Les 400 ans du Jardin des Plantes

Evoquer Paris, c’est bien souvent évoquer le bruit, la circulation, la foule, les touristes, … Mais Paris, c’est aussi plus de quatre cents espaces verts allant de grands parcs et bois aux jardins historiques et squares intimistes, offrant détente, loisirs et biodiversité au cœur de la ville.

Outre les bois entourant la capitale, c’est au XVIIe siècle que l’aménagement des jardins prit son essor. Parc du Luxembourg, du Palais Royal, des Tuileries…, chacun ayant une superficie de vingt à vingt-cinq hectares, ils sont réservés au bien-être de la royauté et de la noblesse. Autre espace vert et premier jardin de l’histoire à être ouvert au public parisien, le Jardin des plantes a lui aussi vu le jour au XVIIe siècle. Il en garde les allées symétriques des parcs royaux mais dévoile une collection de plantes rares et une riche diversité de végétaux à travers douze jardins thématiques. Un cadre de promenade idyllique au milieu d’arbres remarquables et de statues.

A cette époque les jardins botaniques connaissent un véritable essor en Europe. A Paris, le Jardin royal des plantes médicinales est fondé en 1626 par un édit de Louis XIII grâce à Guy de La Brosse, l’un de ses médecins. Son implantation est décidée entre la Bièvre, aujourd’hui souterraine et la rue du Faubourg Saint-Victor (actuelle rue Geoffroy Saint-Hilaire) pour en faire un jardin destiné à la culture et à la formation des futurs médecins et apothicaires.

Une véritable réserve de plantes médicinales a alors été constituée. S’il s’agit dès le départ d’un lieu de promenade, des leçons publiques et gratuites de botanique, de chimie et d’anatomie sont également dispensées en français par des démonstrateurs et non en latin comme partout ailleurs. Le succès est immédiat et le Jardin royal devient une véritable institution. Les serres, présentes dès l’origine, permettaient de conserver et d’étudier des espèces rares et exotiques. C’est surtout au XVIIIe siècle que le jardin prend son envol : l’observation et l’étude des espèces animales et végétales menées en ce lieu permettent de faire progresser l’art de guérir et de s’alimenter.
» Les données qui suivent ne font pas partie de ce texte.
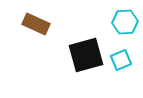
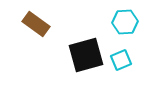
brown rectangle: rotated 12 degrees clockwise
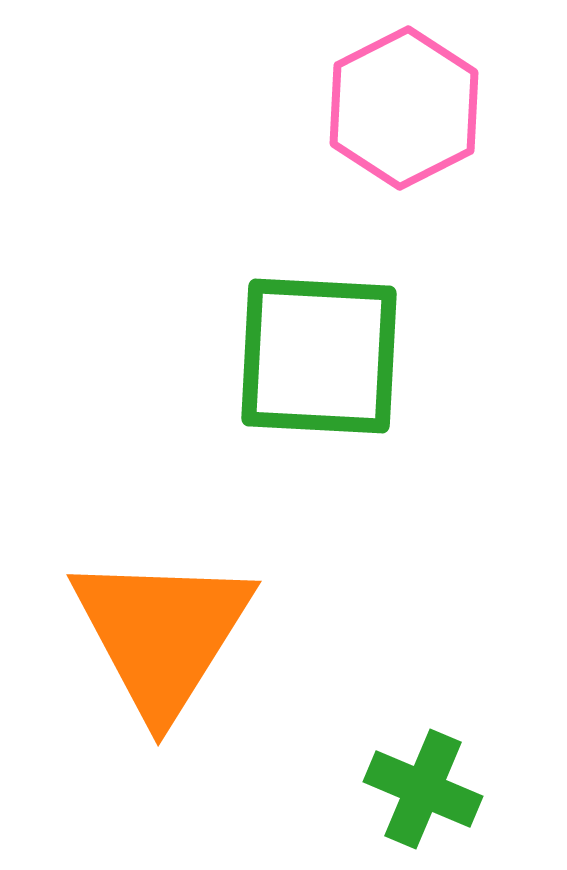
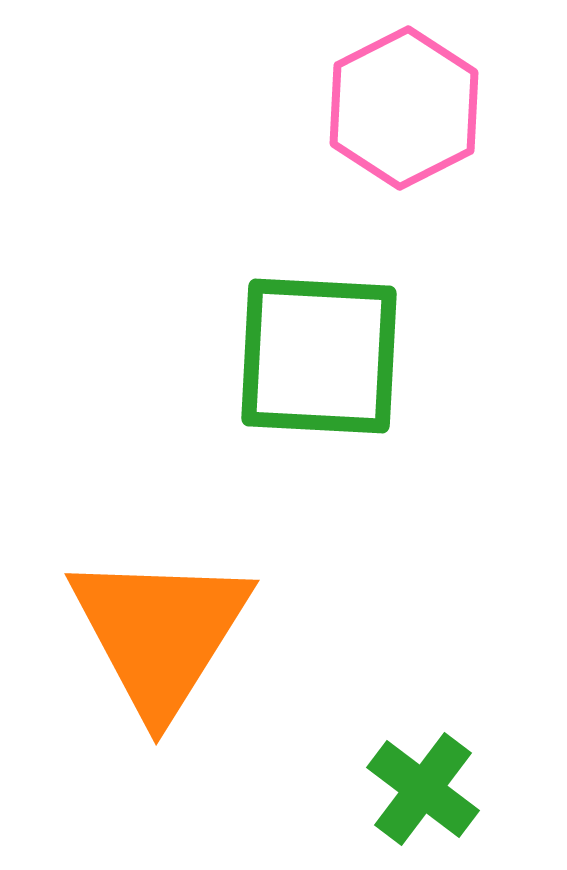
orange triangle: moved 2 px left, 1 px up
green cross: rotated 14 degrees clockwise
C’est ici que l’on acclimate les espèces exotiques ramenées des différents voyages de jeunes savants : Tournefort, Plumier, Feuillée, … qui, au retour de leurs missions lointaines aux Antilles ou en Asie, ont effectué des expériences d’acclimatation avec les plantes rapportées. En 1729, un cabinet d’Histoire naturelle est créé afin de recevoir les collections royales de zoologie et de minéralogie. Des scientifiques de renom viennent y faire des recherches. Le Jardin va considérablement évoluer jusqu’à la Révolution : agrandissement, construction de l’amphithéâtre Verniquet du nom de son architecte, nouvelles serres équipées d’un réseau souterrain de tuyaux d’eau chaude, …

En 1793, la Convention crée le Muséum d’Histoire naturelle. L’année suivante voit l’ouverture officielle de la Ménagerie. Les premiers animaux à arriver sur le site sont ceux confisqués aux forains qui les exhibaient dans les rues de la capitale et dont l’activité fut interdite par arrêté municipal le 4 novembre 1793. Ils sont rejoints par les animaux des ménageries de Versailles et du Raincy appartenant au duc d’Orléans, au début 1794 pour ouvrir officiellement le 11 décembre suivant.

Tout au long du XIXe siècle, d’autres bâtiments sont construits pour abriter des collections toujours plus importantes et diversifiées : minéralogie, géologie, zoologie, paléontologie et anatomie. La Grande Galerie de l’Evolution, bâtiment phare du Jardin, est édifiée en 1889, quelques semaines après la tour Eiffel.

De nouveaux espaces verts ont vu le jour au cours du siècle dernier tel que le jardin alpin (1936), le jardin écologique (1938) ou encore le jardin des iris (1964).

La Ménagerie, très fréquentée par les visiteurs, s’étend sur plus de cinq hectares. Elle présente environ six cents mammifères, oiseaux, reptiles et amphibiens auxquels s’ajoutent des invertébrés, pour un total de cent quatre-vingt-neuf espèces. C’est l’un des rares zoos français à présenter des kangourous arboricoles, des orangs outans et des diables de Tasmanie.

Véritable trésor animal, végétal et anthropologique composé de jardins, galeries, zoo et de bibliothèques abritant plus de deux mille ouvrages, le Jardin des plantes de Paris est incontournable. Depuis 1993, tous les bâtiments, abris horticoles ou zoologiques inclus, sont classés monuments historiques.